Using the Packages Panel
The left sidebar contains the Packages Panel, a fully integrated UI for managing your environment.
- Real-Time PyPI Search: Search for your favorite package directly from the within the IDE. As you type, the platform queries the Python Package Index (PyPI) and displays live metadata, including the latest version numbers and package descriptions.
- One-Click Installation: When you click "Install", the platform initiates a worker that will handle the
pip installprocess securely in the background. - Environment Audit: The panel automatically parses the deep
.dist-infofolders within your project to display an accurate, real-time list of every library currently installed in your environment.
Storage Quotas & Atomic Rollback
Because dependencies are physical files on your persistent disk, they count toward your account's storage quota (100MB for Free, 1GB for Pro). Libraries containing heavy C-binaries (like tensorflow or pytorch) can be hundreds of megabytes in size.
To prevent a massive installation from corrupting your project or locking your account due to quota limits, Python Online employs an Atomic Rollback safety net:
- Pre-Flight Check: Before launching the installer, the platform calculates your current disk usage.
- Installation:
pipdownloads and compiles the requested package. - Post-Flight Verification: The platform measures your directory size again. If the newly installed package pushed your project over its storage limit, the orchestrator immediately triggers an automated
pip uninstallto roll back the change. - You receive a clean
507 Insufficient Storageerror, and your project remains healthy and functional.

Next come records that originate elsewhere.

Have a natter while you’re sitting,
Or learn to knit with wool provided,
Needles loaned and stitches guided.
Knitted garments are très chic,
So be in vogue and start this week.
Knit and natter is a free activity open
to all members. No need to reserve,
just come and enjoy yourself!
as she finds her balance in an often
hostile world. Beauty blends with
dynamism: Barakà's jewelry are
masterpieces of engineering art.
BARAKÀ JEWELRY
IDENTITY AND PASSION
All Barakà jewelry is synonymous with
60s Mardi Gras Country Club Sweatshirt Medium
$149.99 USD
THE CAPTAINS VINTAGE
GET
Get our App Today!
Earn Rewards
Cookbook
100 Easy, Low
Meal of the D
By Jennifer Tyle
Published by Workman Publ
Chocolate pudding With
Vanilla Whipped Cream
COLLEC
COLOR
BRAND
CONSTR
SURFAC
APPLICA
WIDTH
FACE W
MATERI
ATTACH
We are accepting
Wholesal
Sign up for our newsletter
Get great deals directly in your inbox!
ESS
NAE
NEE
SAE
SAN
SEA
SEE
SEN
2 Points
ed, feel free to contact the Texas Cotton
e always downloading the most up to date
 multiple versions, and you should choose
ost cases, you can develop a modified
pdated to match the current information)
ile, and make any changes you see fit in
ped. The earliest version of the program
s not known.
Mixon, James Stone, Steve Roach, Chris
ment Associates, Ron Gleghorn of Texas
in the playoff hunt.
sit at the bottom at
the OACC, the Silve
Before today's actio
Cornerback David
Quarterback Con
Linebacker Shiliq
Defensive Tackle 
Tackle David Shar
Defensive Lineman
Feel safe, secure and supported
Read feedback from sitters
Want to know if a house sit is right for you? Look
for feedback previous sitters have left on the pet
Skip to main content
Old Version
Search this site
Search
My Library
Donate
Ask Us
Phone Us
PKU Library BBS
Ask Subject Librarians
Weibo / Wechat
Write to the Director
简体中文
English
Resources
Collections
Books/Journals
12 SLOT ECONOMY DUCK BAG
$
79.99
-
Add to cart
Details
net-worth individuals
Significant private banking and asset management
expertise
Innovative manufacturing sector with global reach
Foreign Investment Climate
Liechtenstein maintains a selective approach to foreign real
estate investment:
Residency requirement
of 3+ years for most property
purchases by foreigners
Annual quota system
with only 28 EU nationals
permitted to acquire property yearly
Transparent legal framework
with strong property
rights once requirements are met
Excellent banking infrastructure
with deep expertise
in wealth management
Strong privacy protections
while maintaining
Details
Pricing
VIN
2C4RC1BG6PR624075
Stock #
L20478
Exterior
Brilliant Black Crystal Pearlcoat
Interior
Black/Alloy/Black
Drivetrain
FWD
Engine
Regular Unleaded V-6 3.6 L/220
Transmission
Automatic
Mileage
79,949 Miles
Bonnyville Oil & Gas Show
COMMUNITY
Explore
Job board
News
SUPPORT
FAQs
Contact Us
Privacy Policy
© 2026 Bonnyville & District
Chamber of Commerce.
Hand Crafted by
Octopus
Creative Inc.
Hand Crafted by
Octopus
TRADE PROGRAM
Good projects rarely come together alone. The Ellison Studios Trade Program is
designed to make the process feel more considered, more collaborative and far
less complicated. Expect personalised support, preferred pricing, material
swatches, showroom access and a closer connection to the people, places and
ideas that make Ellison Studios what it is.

Tiered Networking Architecture
To maintain platform security, the ability to download libraries from the internet is managed based on your tier.
Free Tier: Secure Proxying
Free users download packages through a Secure Whitelist Proxy. This gateway allows unrestricted access to official, trusted domains like pypi.org and files.pythonhosted.org. Note that if a specific library requires downloading secondary assets from an unverified third-party domain, the installation may be blocked for security reasons.
Pro Tier: Unrestricted Direct Access
Pro users bypass the proxy entirely. Your workstation has direct, high-speed access to the global internet, allowing you to install any package regardless of where its source files or assets are hosted.
CLI Tools & Executable Binaries
Many Python packages are not just libraries; they include command-line tools (e.g., flask, pytest, or black). When you install one of these packages, the executable binaries are stored in your project's hidden .pypackages/bin folder.
For Pro Users, this path is automatically injected into the $PATH of your Bash Terminal. This means immediately after installing a package like django, you can open the Terminal tab and run django-admin startproject natively.